CVE-2026-0599 is a vulnerability classified under CWE-400 (Uncontrolled Resource Consumption) affecting huggingface/text-generation-inference version 3.3.6. The vulnerability arises in the Vision Language Model (VLM) mode during input validation, where the system parses inputs for Markdown image links. Upon detecting such links, the router performs a blocking HTTP GET request to fetch the external image. The entire HTTP response body is read into memory and cloned before decoding, without any imposed size or time limits. This unbounded external image fetching can be exploited by unauthenticated remote attackers to cause resource exhaustion, including saturating network bandwidth, inflating memory usage, and overloading CPU resources. Notably, the vulnerability triggers even if the request is later rejected due to token limits, meaning attackers can cause denial-of-service conditions without successful input processing. The default deployment configuration exacerbates the issue because it lacks memory usage limits and authentication mechanisms, increasing the risk of host machine crashes. Although no known exploits are currently reported in the wild, the vulnerability's nature and ease of exploitation (no authentication or user interaction required) make it a significant risk. The vendor addressed the issue in version 3.3.7 by presumably adding resource constraints and/or authentication requirements.

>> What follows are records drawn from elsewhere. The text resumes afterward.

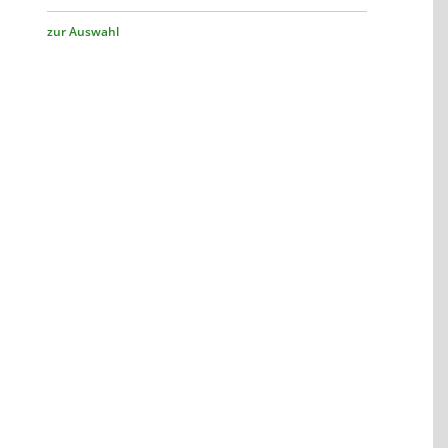
zur Auswahl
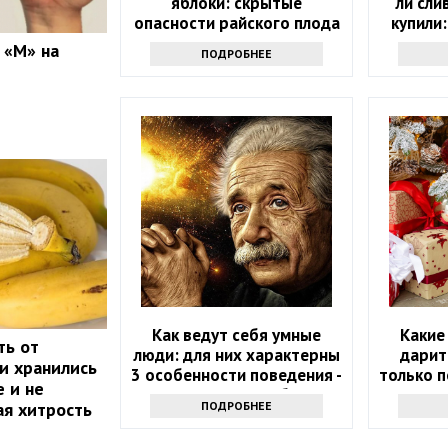
яблоки: скрытые
ли сли
опасности райского плода
купили:
проду
 «М» на
ПОДРОБНЕЕ
Как ведут себя умные
Какие
ть от
люди: для них характерны
дарит
ни хранились
3 особенности поведения -
только 
 и не
проверьте себя
ая хитрость
ПОДРОБНЕЕ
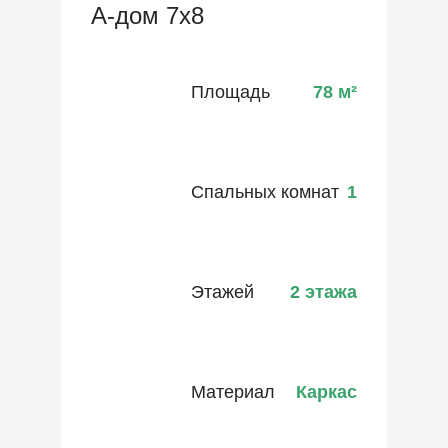
А-дом 7х8
Площадь
78
м²
Спальных комнат
1
Этажей
2 этажа
Материал
Каркас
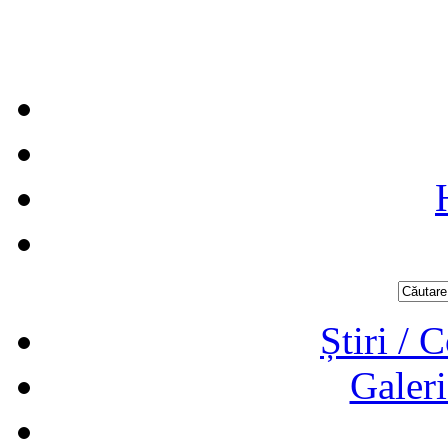
Știri / 
Galeri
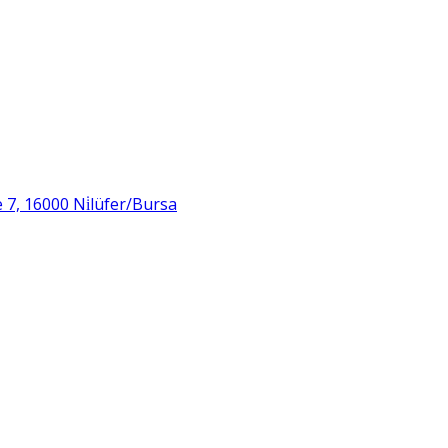
 7, 16000 Ni̇lüfer/Bursa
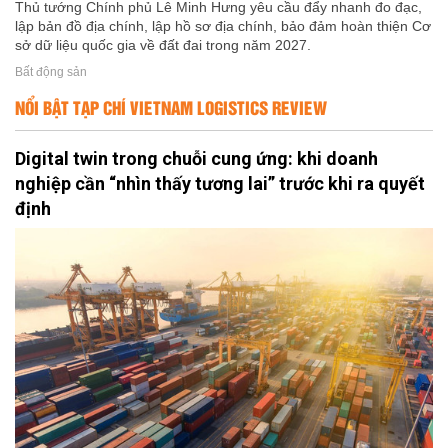
Thủ tướng Chính phủ Lê Minh Hưng yêu cầu đẩy nhanh đo đạc,
lập bản đồ địa chính, lập hồ sơ địa chính, bảo đảm hoàn thiện Cơ
sở dữ liệu quốc gia về đất đai trong năm 2027.
Bất động sản
NỔI BẬT TẠP CHÍ VIETNAM LOGISTICS REVIEW
Digital twin trong chuỗi cung ứng: khi doanh
nghiệp cần “nhìn thấy tương lai” trước khi ra quyết
định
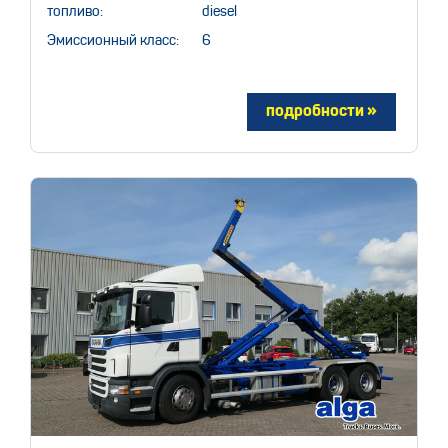
топливо:
diesel
Эмиссионный класс:
6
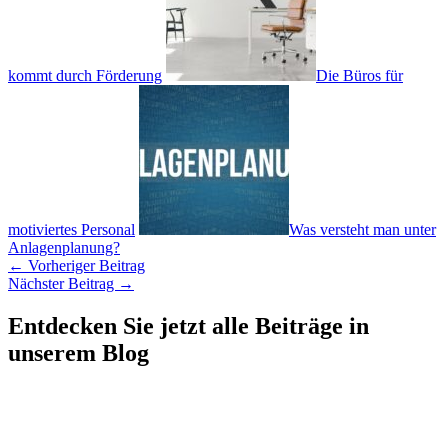
kommt durch Förderung
Die Büros für
motiviertes Personal
Was versteht man unter
Anlagenplanung?
←
Vorheriger Beitrag
Nächster Beitrag
→
Entdecken Sie jetzt alle Beiträge in
unserem Blog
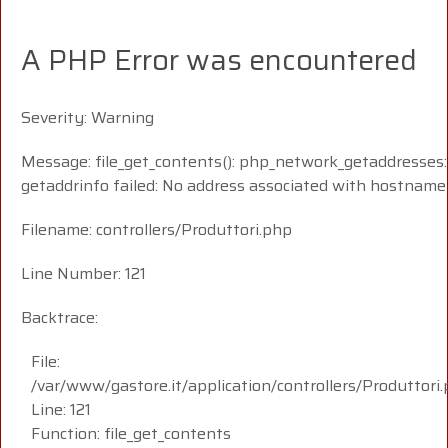
A PHP Error was encountered
Severity: Warning
Message: file_get_contents(): php_network_getaddresses:
getaddrinfo failed: No address associated with hostname
Filename: controllers/Produttori.php
Line Number: 121
Backtrace:
File:
/var/www/gastore.it/application/controllers/Produttori
Line: 121
Function: file_get_contents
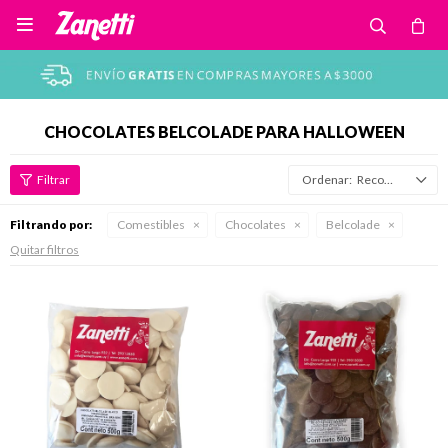

CHOCOLATES BELCOLADE PARA HALLOWEEN
Recomendados
Filtrando por:
Comestibles
Chocolates
Belcolade
Quitar filtros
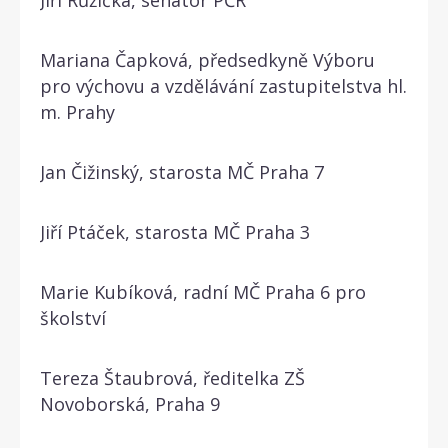
Mariana Čapková, předsedkyně Výboru
pro výchovu a vzdělávání zastupitelstva hl.
m. Prahy
Jan Čižinský, starosta MČ Praha 7
Jiří Ptáček, starosta MČ Praha 3
Marie Kubíková, radní MČ Praha 6 pro
školství
Tereza Štaubrová, ředitelka ZŠ
Novoborská, Praha 9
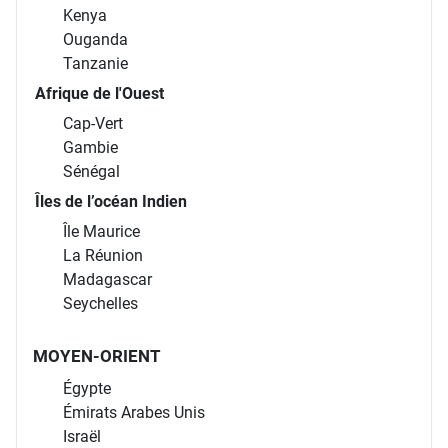
Namibie
Zimbabwe
Afrique de l'Est
Kenya
Ouganda
Tanzanie
Afrique de l'Ouest
Cap-Vert
Gambie
Sénégal
Îles de l’océan Indien
Île Maurice
La Réunion
Madagascar
Seychelles
MOYEN-ORIENT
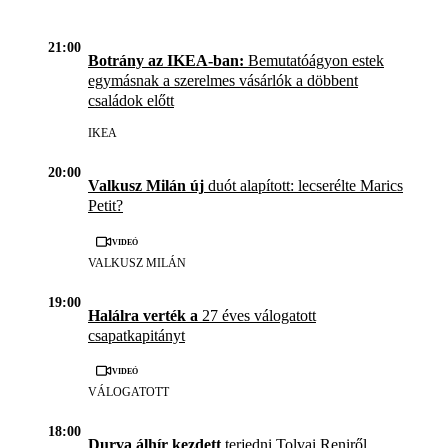
21:00
Botrány az IKEA-ban:
Bemutatóágyon estek
egymásnak a szerelmes vásárlók a döbbent
családok előtt
IKEA
20:00
Valkusz Milán új
duót alapított: lecserélte Marics
Petit?
Videó
VALKUSZ MILÁN
19:00
Halálra verték a
27 éves válogatott
csapatkapitányt
Videó
VÁLOGATOTT
18:00
Durva álhír kezdett
terjedni Tolvai Reniről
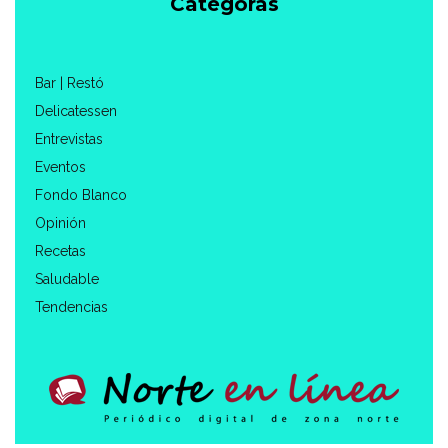
Categorás
Bar | Restó
Delicatessen
Entrevistas
Eventos
Fondo Blanco
Opinión
Recetas
Saludable
Tendencias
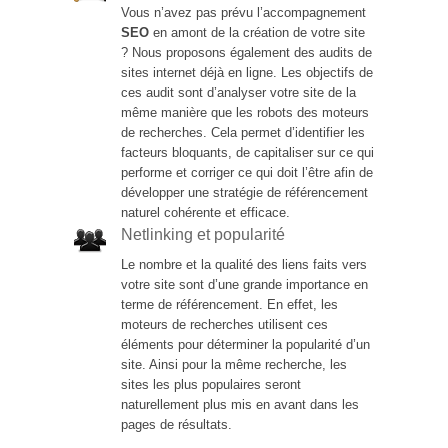
Vous n’avez pas prévu l’accompagnement
SEO
en amont de la création de votre site
? Nous proposons également des audits de
sites internet déjà en ligne. Les objectifs de
ces audit sont d’analyser votre site de la
même manière que les robots des moteurs
de recherches. Cela permet d’identifier les
facteurs bloquants, de capitaliser sur ce qui
performe et corriger ce qui doit l’être afin de
développer une stratégie de référencement
naturel cohérente et efficace.
Netlinking et popularité
Le nombre et la qualité des liens faits vers
votre site sont d’une grande importance en
terme de référencement. En effet, les
moteurs de recherches utilisent ces
éléments pour déterminer la popularité d’un
site. Ainsi pour la même recherche, les
sites les plus populaires seront
naturellement plus mis en avant dans les
pages de résultats.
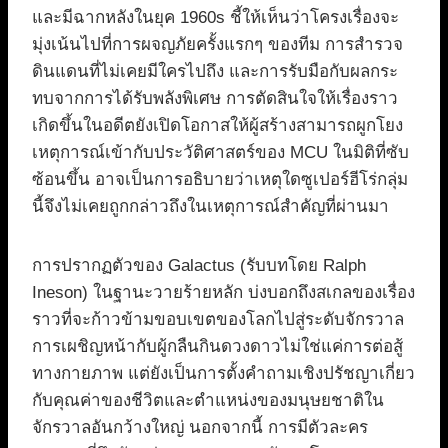
และมีฉากหลังในยุค 1960s ชี้ให้เห็นว่าโครงเรื่องจะ
มุ่งเน้นไปที่การผจญภัยครั้งแรกๆ ของทีม การสำรวจ
ดินแดนที่ไม่เคยมีใครไปถึง และการรับมือกับผลกระ
ทบจากการได้รับพลังพิเศษ การตัดสินใจให้เรื่องราว
เกิดขึ้นในอดีตยังเปิดโอกาสให้ผู้สร้างสามารถผูกโยง
เหตุการณ์เข้ากับประวัติศาสตร์ของ MCU ในมิติที่ซับ
ซ้อนขึ้น อาจเป็นการอธิบายว่าเหตุใดซูเปอร์ฮีโร่กลุ่ม
นี้จึงไม่เคยถูกกล่าวถึงในเหตุการณ์สำคัญที่ผ่านมา
การปรากฏตัวของ Galactus (รับบทโดย Ralph
Ineson) ในฐานะวายร้ายหลัก บ่งบอกถึงสเกลของเรื่อง
ราวที่จะก้าวข้ามขอบเขตของโลกไปสู่ระดับจักรวาล
การเผชิญหน้ากับผู้กลืนกินดวงดาวไม่ใช่แค่การต่อสู้
ทางกายภาพ แต่ยังเป็นการตั้งคำถามเชิงปรัชญาเกี่ยว
กับคุณค่าของชีวิตและตำแหน่งของมนุษยชาติใน
จักรวาลอันกว้างใหญ่ นอกจากนี้ การมีตัวละคร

For European organizations deploying huggingface/text-generation-inference version 3.3.6 or earlier, this vulnerability poses a significant risk of denial-of-service (DoS) attacks. Attackers can remotely trigger resource exhaustion by submitting inputs containing Markdown image links pointing to large or slow-responding external resources, causing excessive memory and CPU consumption and network bandwidth saturation. This can lead to service outages, degraded performance, and potential crashes of critical AI inference infrastructure. Organizations relying on this software for AI-driven applications, including natural language and vision-language processing, may experience operational disruptions. The lack of authentication in default deployments increases exposure, especially for publicly accessible inference services. Such outages could impact customer-facing services, internal automation, or research environments. Additionally, the resource exhaustion could be leveraged as a smokescreen for other attacks or to degrade trust in AI services. Given the growing adoption of Hugging Face tools in Europe, the threat is material and requires prompt mitigation.

European organizations should immediately upgrade huggingface/text-generation-inference to version 3.3.7 or later, where the vulnerability is fixed. Until upgrading, implement strict network egress controls to restrict outbound HTTP requests from the inference service, preventing arbitrary external image fetching. Configure resource limits such as memory caps, CPU quotas, and request timeouts at the container or orchestration level (e.g., Kubernetes resource limits) to contain potential resource exhaustion. Enable authentication and authorization mechanisms to restrict access to the inference API, especially if deployed in public or semi-public environments. Implement input validation or sanitization to detect and block Markdown image links before processing. Monitor system resource usage and network traffic for anomalous spikes indicative of exploitation attempts. Consider deploying web application firewalls (WAFs) or API gateways with rate limiting and request inspection to mitigate abuse. Finally, maintain an incident response plan to quickly isolate and remediate affected systems if exploitation is suspected.